[Rows]
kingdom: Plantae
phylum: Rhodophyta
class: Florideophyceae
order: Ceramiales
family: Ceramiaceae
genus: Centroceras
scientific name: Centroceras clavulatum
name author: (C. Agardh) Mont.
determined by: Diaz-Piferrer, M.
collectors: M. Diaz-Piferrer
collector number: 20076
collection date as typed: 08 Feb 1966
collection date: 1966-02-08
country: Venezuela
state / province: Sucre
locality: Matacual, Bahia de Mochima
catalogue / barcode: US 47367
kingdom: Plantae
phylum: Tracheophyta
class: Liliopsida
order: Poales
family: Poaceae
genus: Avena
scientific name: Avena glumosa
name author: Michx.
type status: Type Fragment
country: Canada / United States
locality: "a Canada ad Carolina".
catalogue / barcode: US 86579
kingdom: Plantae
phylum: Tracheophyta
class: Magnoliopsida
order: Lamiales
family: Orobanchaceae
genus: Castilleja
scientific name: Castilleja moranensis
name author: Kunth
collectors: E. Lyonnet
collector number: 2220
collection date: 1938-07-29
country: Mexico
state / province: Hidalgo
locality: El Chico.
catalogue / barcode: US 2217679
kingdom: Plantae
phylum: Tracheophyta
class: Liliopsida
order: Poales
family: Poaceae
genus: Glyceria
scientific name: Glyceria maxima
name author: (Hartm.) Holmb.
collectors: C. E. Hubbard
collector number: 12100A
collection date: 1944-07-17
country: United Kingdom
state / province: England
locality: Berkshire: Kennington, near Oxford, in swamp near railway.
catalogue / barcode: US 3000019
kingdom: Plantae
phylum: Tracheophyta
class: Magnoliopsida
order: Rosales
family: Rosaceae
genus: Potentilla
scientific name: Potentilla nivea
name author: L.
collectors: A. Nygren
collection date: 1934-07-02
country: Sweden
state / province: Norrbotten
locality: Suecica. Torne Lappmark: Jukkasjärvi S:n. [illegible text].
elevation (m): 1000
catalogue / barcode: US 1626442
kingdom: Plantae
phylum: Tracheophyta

[Work to complete] Please update the material above by changing each "catalogue / barcode" to "catalog / barcode", with everything else left as it is.

[Written answer]
kingdom: Plantae
phylum: Rhodophyta
class: Florideophyceae
order: Ceramiales
family: Ceramiaceae
genus: Centroceras
scientific name: Centroceras clavulatum
name author: (C. Agardh) Mont.
determined by: Diaz-Piferrer, M.
collectors: M. Diaz-Piferrer
collector number: 20076
collection date as typed: 08 Feb 1966
collection date: 1966-02-08
country: Venezuela
state / province: Sucre
locality: Matacual, Bahia de Mochima
catalog / barcode: US 47367
kingdom: Plantae
phylum: Tracheophyta
class: Liliopsida
order: Poales
family: Poaceae
genus: Avena
scientific name: Avena glumosa
name author: Michx.
type status: Type Fragment
country: Canada / United States
locality: "a Canada ad Carolina".
catalog / barcode: US 86579
kingdom: Plantae
phylum: Tracheophyta
class: Magnoliopsida
order: Lamiales
family: Orobanchaceae
genus: Castilleja
scientific name: Castilleja moranensis
name author: Kunth
collectors: E. Lyonnet
collector number: 2220
collection date: 1938-07-29
country: Mexico
state / province: Hidalgo
locality: El Chico.
catalog / barcode: US 2217679
kingdom: Plantae
phylum: Tracheophyta
class: Liliopsida
order: Poales
family: Poaceae
genus: Glyceria
scientific name: Glyceria maxima
name author: (Hartm.) Holmb.
collectors: C. E. Hubbard
collector number: 12100A
collection date: 1944-07-17
country: United Kingdom
state / province: England
locality: Berkshire: Kennington, near Oxford, in swamp near railway.
catalog / barcode: US 3000019
kingdom: Plantae
phylum: Tracheophyta
class: Magnoliopsida
order: Rosales
family: Rosaceae
genus: Potentilla
scientific name: Potentilla nivea
name author: L.
collectors: A. Nygren
collection date: 1934-07-02
country: Sweden
state / province: Norrbotten
locality: Suecica. Torne Lappmark: Jukkasjärvi S:n. [illegible text].
elevation (m): 1000
catalog / barcode: US 1626442
kingdom: Plantae
phylum: Tracheophyta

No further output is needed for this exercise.